6. En l’espèce, pour établir l’extrême urgence qu’il y aurait à prononcer la mesure de suspension sollicitée, la société Ayaan Distribution fait valoir qu’elle a récemment fait l’acquisition du fonds de commerce qu’elle exploite, que le prix convenu par acte de cession du 2 mai 2024 ne correspond pas au chiffre d’affaires de l’exercice 2025 et qu’en conséquence, l’activité de son établissement lors des prochaines semaines, alors que la période du ramadan débute le 17 février 2026, est essentielle. Elle ajoute que la période du ramadan génère un fort chiffre d’affaires, ainsi qu’il résulte de l’exercice de l’année 2025. Elle produit au soutien de son recours le bilan des exercices 2024 et 2025, plusieurs rapports journaliers des caisses concernant l’année 2025, une attestation d’un expert-comptable de comparaison du chiffre d’affaires et de la trésorerie pour les périodes du 1er janvier au 31 mai 2025 et de janvier et février 2026 et une attestation d’un expert-comptable selon laquelle la société est à jour du dépôt de ses déclarations et obligations fiscales et sociales. Toutefois, aucune des pièces comptables ainsi produites par la société Ayaan Distribution, qui reconnaît que son activité n’est pas déficitaire et qu’elle a dégagé un résultat net de 80 000 euros en 2025, ne permet d’établir que les incidences financières de la décision de fermeture administrative en litige seraient telles qu’elles mettraient en péril la survie de l’établissement à très brève échéance et nécessiteraient qu’une mesure visant à sauvegarder une liberté fondamentale intervienne dans un délai de quarante-huit heures. La société Ayaan Distribution n’établit donc pas se trouver dans une situation d’urgence telle qu’elle justifierait que le juge des référés fasse usage des pouvoirs qu’il tient des dispositions de l’article L. 521-2 du code de justice administrative.

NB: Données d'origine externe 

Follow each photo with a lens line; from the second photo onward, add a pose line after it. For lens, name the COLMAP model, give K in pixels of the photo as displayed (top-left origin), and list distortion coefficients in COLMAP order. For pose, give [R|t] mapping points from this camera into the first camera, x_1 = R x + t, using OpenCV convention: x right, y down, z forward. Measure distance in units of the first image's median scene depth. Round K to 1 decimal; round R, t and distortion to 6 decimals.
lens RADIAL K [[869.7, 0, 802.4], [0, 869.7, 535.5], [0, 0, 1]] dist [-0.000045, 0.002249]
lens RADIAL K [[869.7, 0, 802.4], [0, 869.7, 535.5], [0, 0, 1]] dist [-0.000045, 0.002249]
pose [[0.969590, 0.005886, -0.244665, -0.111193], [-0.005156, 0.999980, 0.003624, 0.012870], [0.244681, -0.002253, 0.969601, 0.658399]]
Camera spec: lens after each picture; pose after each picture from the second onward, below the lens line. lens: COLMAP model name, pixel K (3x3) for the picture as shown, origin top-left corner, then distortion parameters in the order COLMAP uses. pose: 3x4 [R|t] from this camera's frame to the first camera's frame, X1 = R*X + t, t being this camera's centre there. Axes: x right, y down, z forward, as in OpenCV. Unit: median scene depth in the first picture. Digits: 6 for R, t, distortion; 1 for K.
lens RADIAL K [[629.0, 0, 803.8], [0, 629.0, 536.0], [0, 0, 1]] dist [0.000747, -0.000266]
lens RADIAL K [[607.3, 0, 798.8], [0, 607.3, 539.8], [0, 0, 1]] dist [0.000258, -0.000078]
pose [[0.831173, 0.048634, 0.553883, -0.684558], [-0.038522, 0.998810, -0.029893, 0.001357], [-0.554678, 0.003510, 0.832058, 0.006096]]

7. Il résulte de ce qui précède que la requête de la société Ayaan Distribution doit être rejetée en toutes ses conclusions, y compris celles présentées au titre de l’article L. 761-1 du code de justice administrative et au titre des dépens de l’instance, selon la procédure prévue par l’article L. 522-3 du code de justice administrative.
O R D O N N E :
Article 1er : La requête de la société Ayaan Distribution est rejetée.
Article 2 : La présente ordonnance sera notifiée à la société Ayaan Distribution.
Une copie de la présente ordonnance sera transmise, pour information, au préfet d’Ille-et-Vilaine.
Fait à Rennes, le 6 février 2026.
La juge des référés,
signé
M. Thalabard
La République mande et ordonne au ministre de l’intérieur en ce qui le concerne ou à tous commissaires de justice à ce requis en ce qui concerne les voies de droit commun, contre les parties privées, de pourvoir à l’exécution de la présente décision.